### [Task directions]
Set down the lines below exactly as they stand, please. Go from the first through the one containing "устілкою майже не".

[Records — start]

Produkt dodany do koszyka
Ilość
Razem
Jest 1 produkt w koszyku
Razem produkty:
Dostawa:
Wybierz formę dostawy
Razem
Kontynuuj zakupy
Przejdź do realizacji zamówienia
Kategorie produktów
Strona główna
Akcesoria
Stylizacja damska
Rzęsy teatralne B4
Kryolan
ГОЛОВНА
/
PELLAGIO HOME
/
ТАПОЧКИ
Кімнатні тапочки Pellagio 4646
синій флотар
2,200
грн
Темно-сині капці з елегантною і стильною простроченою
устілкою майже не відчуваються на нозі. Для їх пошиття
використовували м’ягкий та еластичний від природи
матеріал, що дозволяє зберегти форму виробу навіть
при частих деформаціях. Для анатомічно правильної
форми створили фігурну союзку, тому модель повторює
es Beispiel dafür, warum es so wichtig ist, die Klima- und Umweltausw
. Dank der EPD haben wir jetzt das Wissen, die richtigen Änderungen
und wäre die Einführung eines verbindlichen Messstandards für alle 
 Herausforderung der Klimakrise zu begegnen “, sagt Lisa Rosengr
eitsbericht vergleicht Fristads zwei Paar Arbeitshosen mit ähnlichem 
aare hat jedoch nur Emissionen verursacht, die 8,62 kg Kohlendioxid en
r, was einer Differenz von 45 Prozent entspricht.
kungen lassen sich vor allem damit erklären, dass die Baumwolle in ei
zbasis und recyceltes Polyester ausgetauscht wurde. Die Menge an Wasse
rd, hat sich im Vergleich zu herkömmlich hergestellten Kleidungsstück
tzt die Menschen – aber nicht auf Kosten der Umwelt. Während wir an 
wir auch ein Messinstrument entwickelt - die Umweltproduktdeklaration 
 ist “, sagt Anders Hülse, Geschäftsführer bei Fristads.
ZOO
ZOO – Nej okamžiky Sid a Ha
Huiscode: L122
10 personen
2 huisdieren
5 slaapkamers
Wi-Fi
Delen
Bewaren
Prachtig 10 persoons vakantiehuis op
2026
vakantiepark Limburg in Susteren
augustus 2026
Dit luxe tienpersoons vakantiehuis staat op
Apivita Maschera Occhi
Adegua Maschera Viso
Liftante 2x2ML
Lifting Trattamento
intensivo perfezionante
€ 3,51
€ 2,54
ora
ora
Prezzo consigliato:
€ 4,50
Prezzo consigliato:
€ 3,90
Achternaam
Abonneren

[Records — finish]

### [Exercise answer]
Produkt dodany do koszyka
Ilość
Razem
Jest 1 produkt w koszyku
Razem produkty:
Dostawa:
Wybierz formę dostawy
Razem
Kontynuuj zakupy
Przejdź do realizacji zamówienia
Kategorie produktów
Strona główna
Akcesoria
Stylizacja damska
Rzęsy teatralne B4
Kryolan
ГОЛОВНА
/
PELLAGIO HOME
/
ТАПОЧКИ
Кімнатні тапочки Pellagio 4646
синій флотар
2,200
грн
Темно-сині капці з елегантною і стильною простроченою
устілкою майже не відчуваються на нозі. Для їх пошиття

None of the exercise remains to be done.